→ **Job**
Please find all lines in the data that hold the string "more" and copy them.

→ **Exercise input**
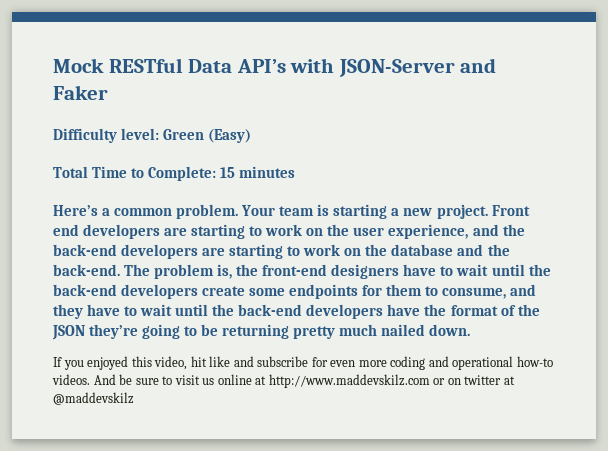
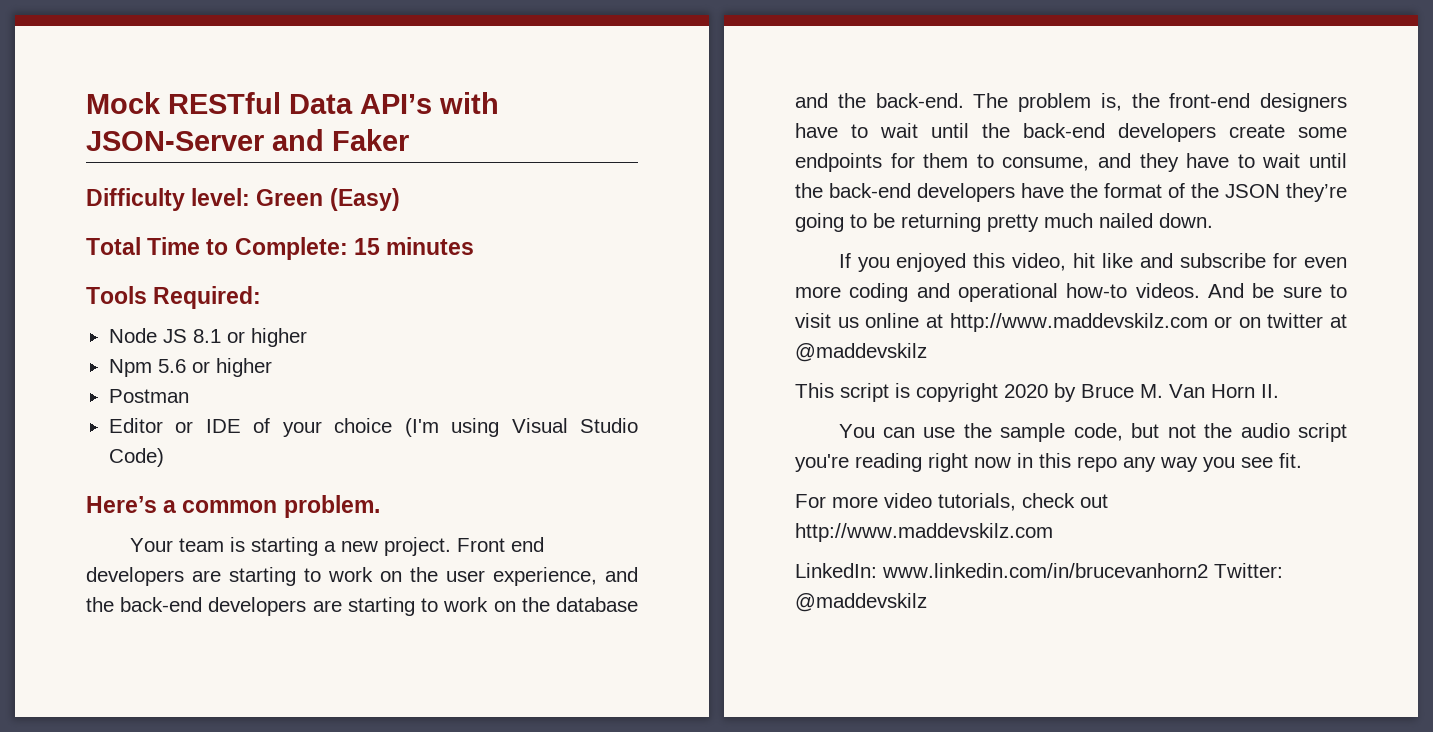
(296, 172) none -> [86,286,262,309] [108,328,307,347] [108,358,272,377] [108,389,189,403] [108,418,639,437] [108,448,164,467] // Tools Required: // Node JS 8.1 or higher // Npm 5.6 or higher // Postman // Editor or IDE of your choice (I'm using Visual Studio Code)
(239, 211) none -> (380, 506) //
(134, 398) none -> [795,383,1279,402] [838,423,1347,442] [795,453,1302,472] [795,493,1108,511] [795,523,1053,542] [795,563,1283,578] [795,593,927,612] // This script is copyright 2020 by Bruce M. Van Horn II. // You can use the sample code, but not the audio script you're reading right now in this repo any way you see fit. // For more video tutorials, check out http://www.maddevskilz.com // LinkedIn: www.linkedin.com/in/brucevanhorn2 Twitter: @maddevskilz

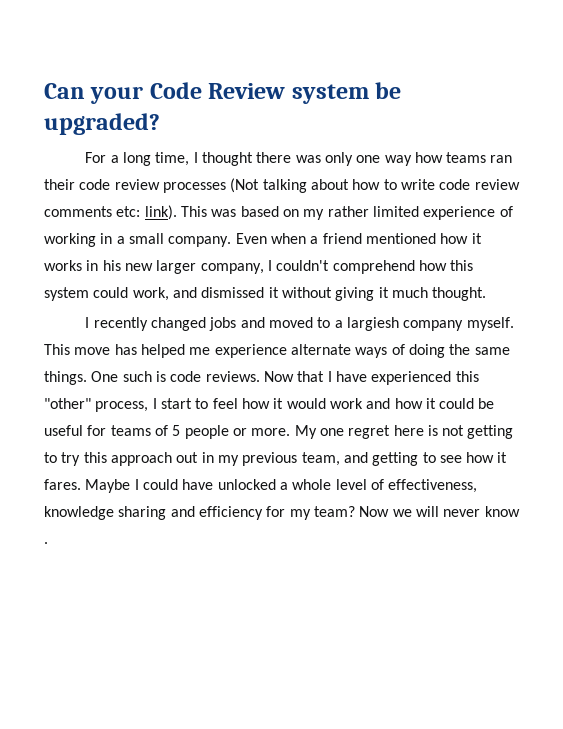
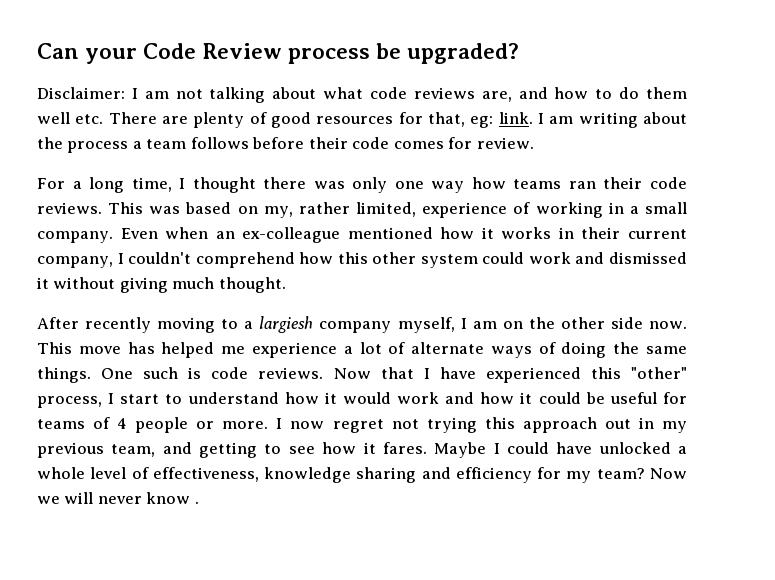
[291,84,369,104] system -> [288,48,371,64] process
(160, 124) none -> [37,87,687,103] [37,112,687,128] [37,137,534,153] // Disclaimer: I am not talking about what code reviews are, and how to do them well etc. There are plenty of good resources for that, eg: link. I am writing about the process a team follows before their code comes for review.
[114,178,520,193] [44,205,177,220] review processes (Not talking about how to write code review comments etc: link). -> [37,202,102,214] reviews.
[303,206,419,220] my rather limited -> [263,202,417,218] my, rather limited,
[310,233,362,244] a friend -> [215,227,341,243] an ex-colleague
[102,260,197,274] his new larger -> [581,227,687,239] their current
(474, 265) none -> [372,252,417,264] other
[132,287,169,301] work, -> [528,252,571,264] work
[378,287,389,298] it -> (168, 285) none
[85,317,514,331] I recently changed jobs and moved to a largiesh company myself. -> [37,316,687,333] After recently moving to a largiesh company myself, I am on the other side now.
(287, 351) none -> [343,342,406,354] a lot of
[212,398,238,409] feel -> [187,392,279,404] understand
[172,425,181,436] 5 -> [117,418,128,429] 4
[294,425,514,439] [44,452,81,466] My one regret here is not getting to try -> [276,417,477,433] I now regret not trying

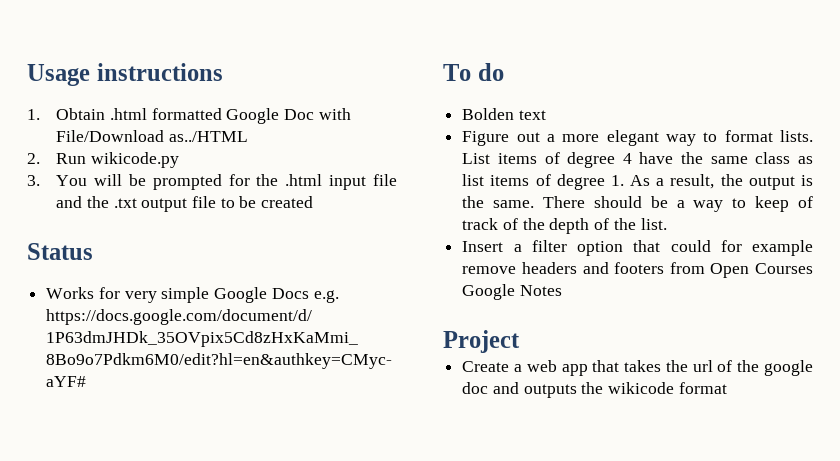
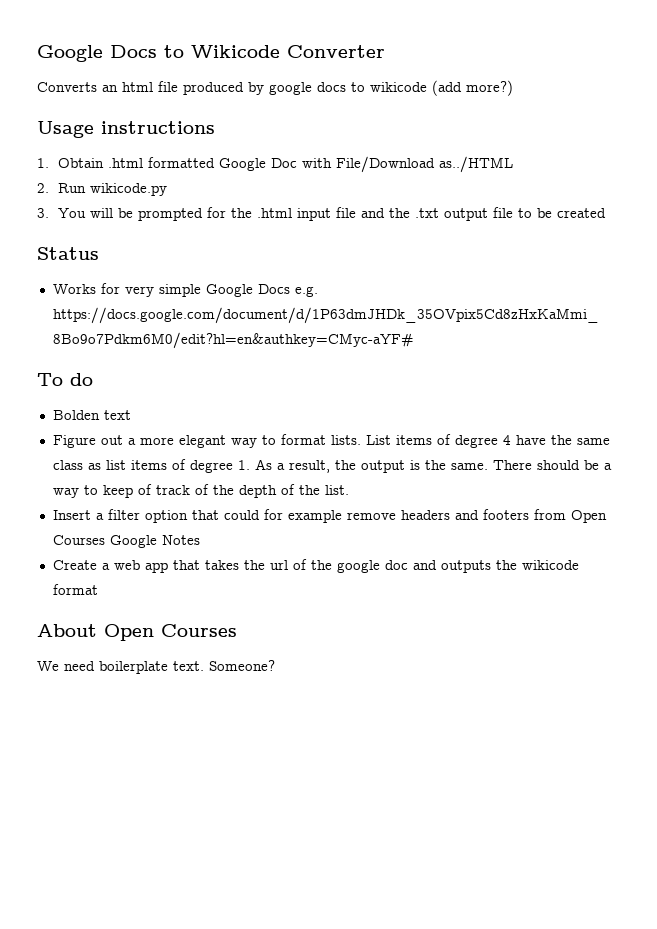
(27, 75) none -> [37,45,385,62] [37,80,513,96] Google Docs to Wikicode Converter // Converts an html file produced by google docs to wikicode (add more?) //
[443,330,520,353] // Project -> (200, 540) none
(727, 388) none -> [37,624,237,641] [37,660,275,674] // About Open Courses // We need boilerplate text. Someone?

→ **Solved exercise**
(134, 398) none -> [795,383,1279,402] [838,423,1347,442] [795,453,1302,472] [795,493,1108,511] [795,523,1053,542] [795,563,1283,578] [795,593,927,612] // This script is copyright 2020 by Bruce M. Van Horn II. // You can use the sample code, but not the audio script you're reading right now in this repo any way you see fit. // For more video tutorials, check out http://www.maddevskilz.com // LinkedIn: www.linkedin.com/in/brucevanhorn2 Twitter: @maddevskilz
(27, 75) none -> [37,45,385,62] [37,80,513,96] Google Docs to Wikicode Converter // Converts an html file produced by google docs to wikicode (add more?) //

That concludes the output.